## Document section
In the case of the acid, this fact can be observed due to the chelation reaction Fe²⁺ + H₄EDTA → [Fe·EDTA]²⁻ + 4H⁺, which does not lead to a net release of mobile H⁺ ions. Instead, the protons are buffered by the EDTA system, protonating other EDTA species. These complexes replace highly mobile ions (H⁺) with larger, less mobile complex ions, resulting in a net decrease in ionic mobility and overall conductivity. Moreover, hydrogen ions can absorb hydroxyl ions formed by plasma exposure with the formation of water.

In the case of Na₂H₂EDTA, the chelation of iron ions proceeds via an exchange reaction. The reaction can be described as follows:

Na₂H₂EDTA + Fe³⁺ → [Fe·EDTA]⁻ + 2Na⁺ + 2H⁺

Na₂H₂EDTA + Fe²⁺ → [Fe·EDTA]²⁻ + 2Na⁺ + 2H⁺

In exchange for the metal ion bound in the complex, sodium ions are released, due to which the conductivity of the solution decreases slightly, which also indirectly confirms the formation of chelate compounds.

Figure 6 presents transmission electron microscopy (TEM) images. The micrograph of the sample obtained in the case of the deionized water treatment (Figure 6a) shows particles visually similar to Fe(OH)₃, as reported in [48]. Energy-dispersive X-ray spectroscopy (EDX) data are also provided for cases Figure 6b–d.

On the corresponding EDX spectra for samples c and d, spurious impurity signals (Mo, Zn, K, Cl), which cannot be present in the plasma–liquid system, have been removed. It is important to note that this analysis technique is not highly reliable for light elements.

Nevertheless, the formation of spherical dark particles is clearly observed upon treatment with all three solutions. In the cases of exposure to 0.3 mM EDTA-Na₂ and 3 mM EDTA, these particles contain a significant amount of iron. For the EDTA sample, white particles are also visible in the background, likely residues of undissolved EDTA.

In contrast, after treatment with 30 mM EDTA-Na₂, the dark aggregates consist primarily of chromium with a low iron concentration (perhaps, composite particle). This suggests the most efficient chelation of iron ions, preventing their precipitation and leading to the predominance of chromium-based phases.

Figure 7 shows the particle size distributions obtained after preliminary ultrasonic treatment. It is worth noting that the smallest particle size was achieved using 3 mM EDTA; however, a previous study [40] without the use of ultrasound reported a different result, which may indicate poor stabilization of nanoparticles when only using EDTA.

## Aim of the task
Write out everything in the EDTA chelation passage from "Na₂H₂EDTA + Fe²⁺" down to "cases Figure 6b–d.". Rely only on the EDTA chelation passage.

## Record extracts
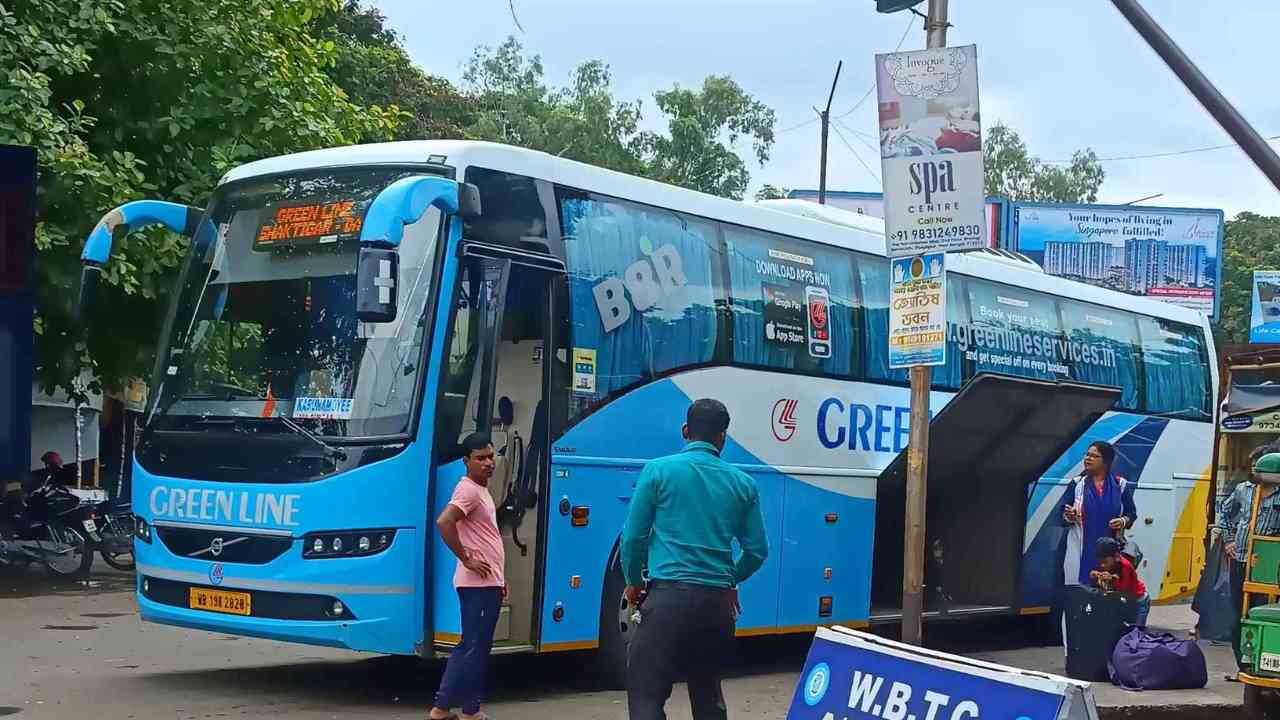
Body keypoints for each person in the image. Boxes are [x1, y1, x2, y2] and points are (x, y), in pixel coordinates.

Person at [620, 398, 769, 720]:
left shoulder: (658, 471)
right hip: (717, 608)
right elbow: (757, 551)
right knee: (708, 694)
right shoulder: (744, 483)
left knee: (647, 692)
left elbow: (633, 538)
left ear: (685, 431)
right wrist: (729, 579)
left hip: (668, 601)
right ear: (723, 437)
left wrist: (633, 583)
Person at [429, 434, 507, 720]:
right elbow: (444, 521)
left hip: (488, 583)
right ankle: (454, 709)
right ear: (466, 461)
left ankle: (458, 708)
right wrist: (466, 559)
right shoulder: (469, 491)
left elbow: (486, 538)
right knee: (473, 645)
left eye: (490, 456)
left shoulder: (480, 490)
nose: (488, 463)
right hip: (477, 585)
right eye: (480, 458)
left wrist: (500, 580)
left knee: (475, 644)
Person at [1219, 445, 1280, 682]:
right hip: (1241, 561)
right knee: (1238, 616)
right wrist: (1229, 540)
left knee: (1261, 613)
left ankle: (1263, 663)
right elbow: (1224, 512)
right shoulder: (1243, 490)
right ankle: (1243, 666)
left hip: (1269, 568)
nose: (1255, 472)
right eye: (1254, 467)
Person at [1063, 440, 1137, 588]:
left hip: (1108, 552)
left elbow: (1132, 513)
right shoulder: (1077, 484)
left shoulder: (1120, 484)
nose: (1087, 458)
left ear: (1106, 461)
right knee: (1077, 591)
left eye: (1094, 456)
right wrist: (1068, 515)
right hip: (1079, 548)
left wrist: (1122, 521)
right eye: (1087, 455)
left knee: (1106, 591)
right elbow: (1063, 511)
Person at [1091, 537, 1149, 626]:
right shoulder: (1108, 564)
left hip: (1139, 601)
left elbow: (1122, 591)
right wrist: (1096, 576)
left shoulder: (1125, 566)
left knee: (1136, 632)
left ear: (1116, 557)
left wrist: (1110, 579)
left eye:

## Task result
Na₂H₂EDTA + Fe²⁺ → [Fe·EDTA]²⁻ + 2Na⁺ + 2H⁺

In exchange for the metal ion bound in the complex, sodium ions are released, due to which the conductivity of the solution decreases slightly, which also indirectly confirms the formation of chelate compounds.

Figure 6 presents transmission electron microscopy (TEM) images. The micrograph of the sample obtained in the case of the deionized water treatment (Figure 6a) shows particles visually similar to Fe(OH)₃, as reported in [48]. Energy-dispersive X-ray spectroscopy (EDX) data are also provided for cases Figure 6b–d.